Whitehall Palace had originally been Cardinal Wolsey’s London residence, York Place, and when he fell the King had taken it into his possession. He had steadily expanded it over the last fifteen years; it was said he wished it to be the most lavish and impressive palace in Europe. To the left of the broad Whitehall Road stood the main buildings, while to the right were the pleasure buildings, the tennis courts where the King had once disported, the great circular cockpit and the hunting ground of St James’s Park. Spanning the street, beyond which became King Street, and connecting the two parts of the palace was the Great Gate designed by Holbein, an immense towered gatehouse four storeys high. Like the walls of the palace itself, it was tiled with black-and-white chequer-work, and decorated with great terracotta roundels depicting Roman emperors. The gateway at the bottom was dwarfed by the size of this edifice, yet wide enough to enable the biggest carts to pass two abreast.

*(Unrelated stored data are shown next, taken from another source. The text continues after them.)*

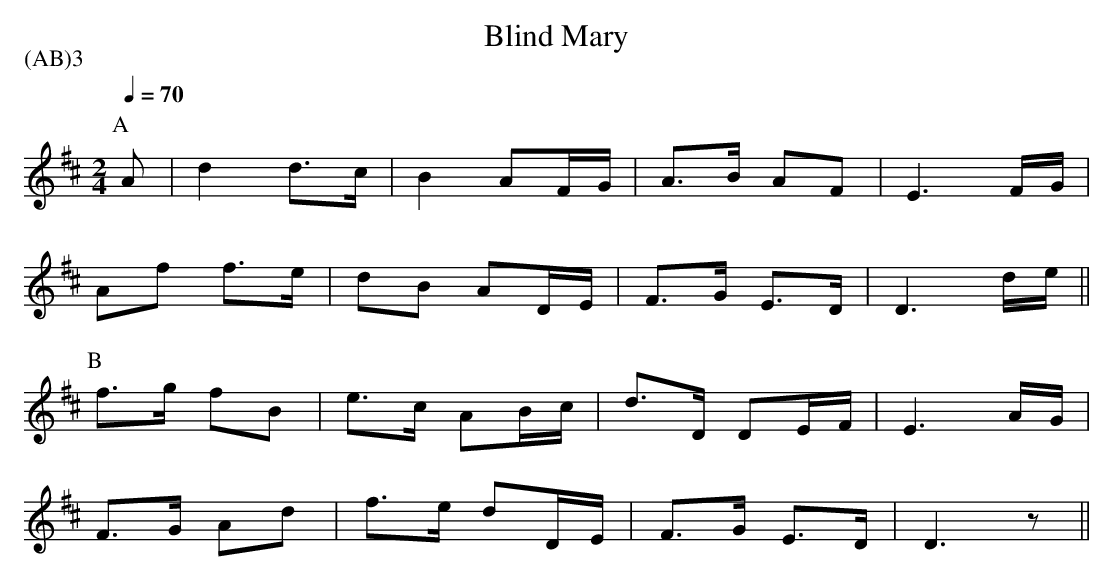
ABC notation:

X:1
T: Blind Mary
P:(AB)3
M: 2/4
L: 1/8
Q: 1/4=70
K: Dmaj
P:A
A \
|  d2 d>c    |   B2 AF/G/           |   A>B AF    |   E3 F/G/     |
Af f>e       |   dB AD/E/           |   F>G E>D   |   D3   d/e/   ||
P:B
f>g fB       |   e>c AB/c/          |   d>D DE/F/ |   E3 A/G/     |
F>G Ad       |   f>e dD/E/|F>G E>D  |   D3        z               ||
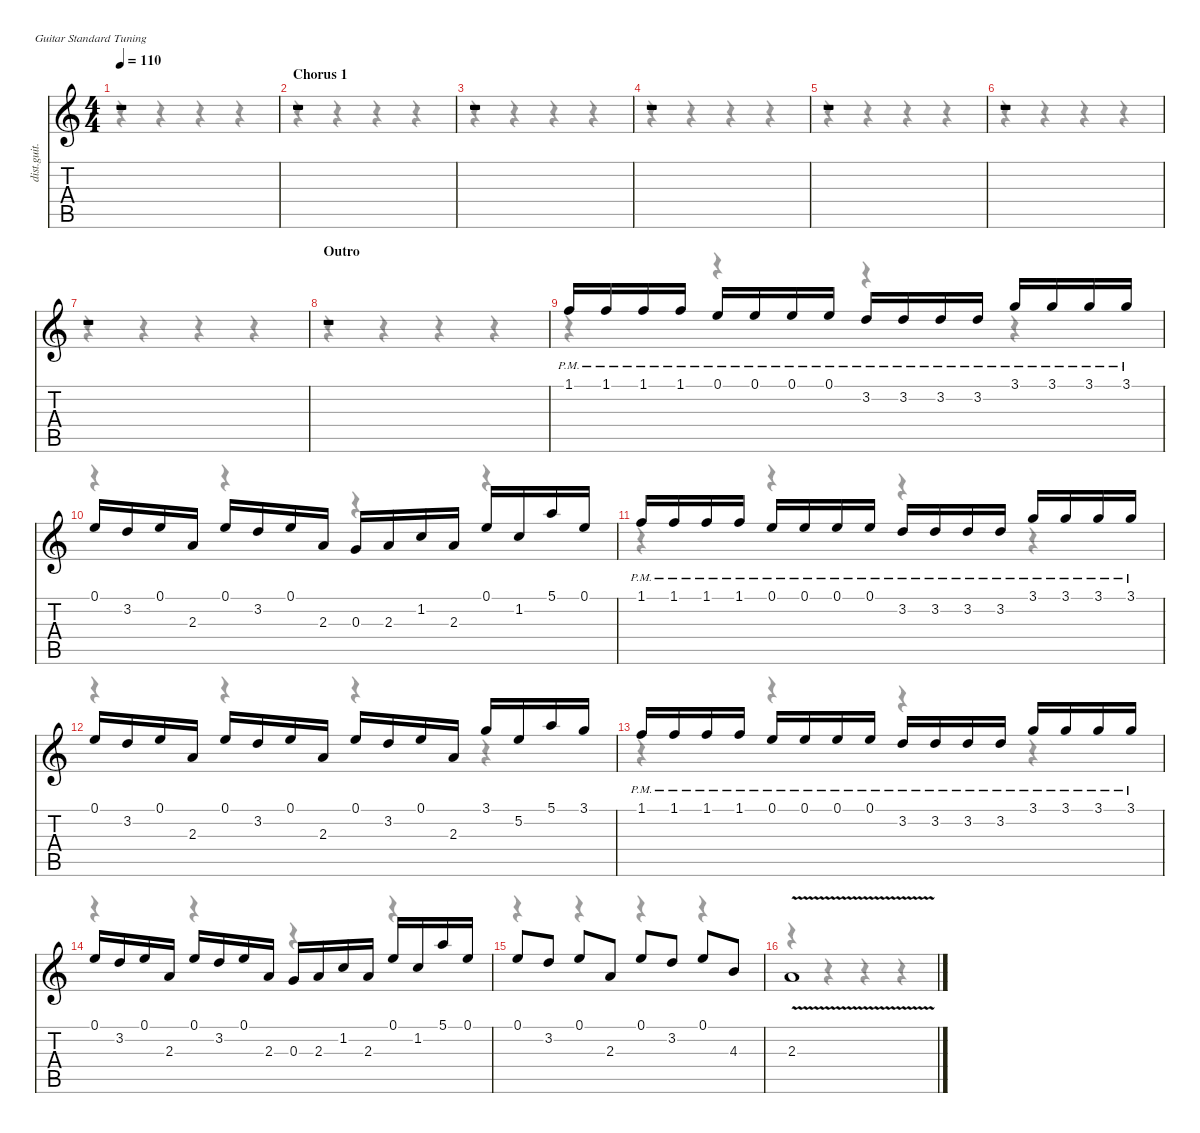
\defaultSystemsLayout 4
\hideDynamics
\bracketExtendMode nobrackets
\otherSystemsTrackNameOrientation horizontal
\track ("Gtr Solo" "dist.guit.") {instrument distortionguitar}
\staff {score tabs}
\tuning (E4 B3 G3 D3 A2 E2)
\voice
\ts (4 4)
\tempo 110
\clef g2
\ks c
r.1{dy f} |
\section ("" "Chorus 1")
r.1 |
r.1 |
r.1 |
r.1 |
r.1 |
r.1 |
\section ("" "Outro")
r.1 |
1.1{pm}.16 1.1{pm}.16 1.1{pm}.16 1.1{pm}.16 0.1{pm}.16 0.1{pm}.16 0.1{pm}.16 0.1{pm}.16 3.2{pm}.16 3.2{pm}.16 3.2{pm}.16 3.2{pm}.16 3.1{pm}.16 3.1{pm}.16 3.1{pm}.16 3.1{pm}.16 |
0.1.16 3.2.16 0.1.16 2.3.16 0.1.16 3.2.16 0.1.16 2.3.16 0.3.16 2.3.16 1.2.16 2.3.16 0.1.16 1.2.16 5.1.16 0.1.16 |
1.1{pm}.16 1.1{pm}.16 1.1{pm}.16 1.1{pm}.16 0.1{pm}.16 0.1{pm}.16 0.1{pm}.16 0.1{pm}.16 3.2{pm}.16 3.2{pm}.16 3.2{pm}.16 3.2{pm}.16 3.1{pm}.16 3.1{pm}.16 3.1{pm}.16 3.1{pm}.16 |
0.1.16 3.2.16 0.1.16 2.3.16 0.1.16 3.2.16 0.1.16 2.3.16 0.1.16 3.2.16 0.1.16 2.3.16 3.1.16 5.2.16 5.1.16 3.1.16 |
1.1{pm}.16 1.1{pm}.16 1.1{pm}.16 1.1{pm}.16 0.1{pm}.16 0.1{pm}.16 0.1{pm}.16 0.1{pm}.16 3.2{pm}.16 3.2{pm}.16 3.2{pm}.16 3.2{pm}.16 3.1{pm}.16 3.1{pm}.16 3.1{pm}.16 3.1{pm}.16 |
0.1.16 3.2.16 0.1.16 2.3.16 0.1.16 3.2.16 0.1.16 2.3.16 0.3.16 2.3.16 1.2.16 2.3.16 0.1.16 1.2.16 5.1.16 0.1.16 |
0.1.8 3.2.8 0.1.8 2.3.8 0.1.8 3.2.8 0.1.8 4.3.8 |
2.3{v}.1
\voice
\clef g2
\ottava regular
\simile none
\ks c
r.4{dy mf} r.4 r.4 r.4 |
r.4 r.4 r.4 r.4 |
r.4 r.4 r.4 r.4 |
r.4 r.4 r.4 r.4 |
r.4 r.4 r.4 r.4 |
r.4 r.4 r.4 r.4 |
r.4 r.4 r.4 r.4 |
r.4 r.4 r.4 r.4 |
r.4 r.4 r.4 r.4 |
r.4 r.4 r.4 r.4 |
r.4 r.4 r.4 r.4 |
r.4 r.4 r.4 r.4 |
r.4 r.4 r.4 r.4 |
r.4 r.4 r.4 r.4 |
r.4 r.4 r.4 r.4 |
r.4 r.4 r.4 r.4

A little before the Great Gate, the line of the palace walls was broken by a gatehouse, smaller, though still magnificent, which led to the palace buildings. Guards in green-and-white livery stood on duty there. I joined a short queue waiting to go in: behind me, a long cart pulled by four horses drew up. It was piled with scaffolding poles, no doubt for the new lodgings being constructed for the King’s elder daughter, Lady Mary, by the riverside. Another cart, just being checked in, was laden with geese for the kitchens, while in front of me three young men sat on horses with richly decorated saddles, accompanied by a small group of servants. The young gentlemen wore doublets puffed and slashed at the shoulders to show a violet silk lining, caps with peacock feathers, and short cloaks slung across one shoulder in the new Spanish fashion. I heard one say, ‘I’m not sure Wriothesley’s even here today, let alone that he’s read Marmaduke’s petition.’

‘But Marmaduke’s man has got us on the list; that’ll get us as far as the Presence Chamber. We can have a game of primero and who knows who might pass by once we’re in.’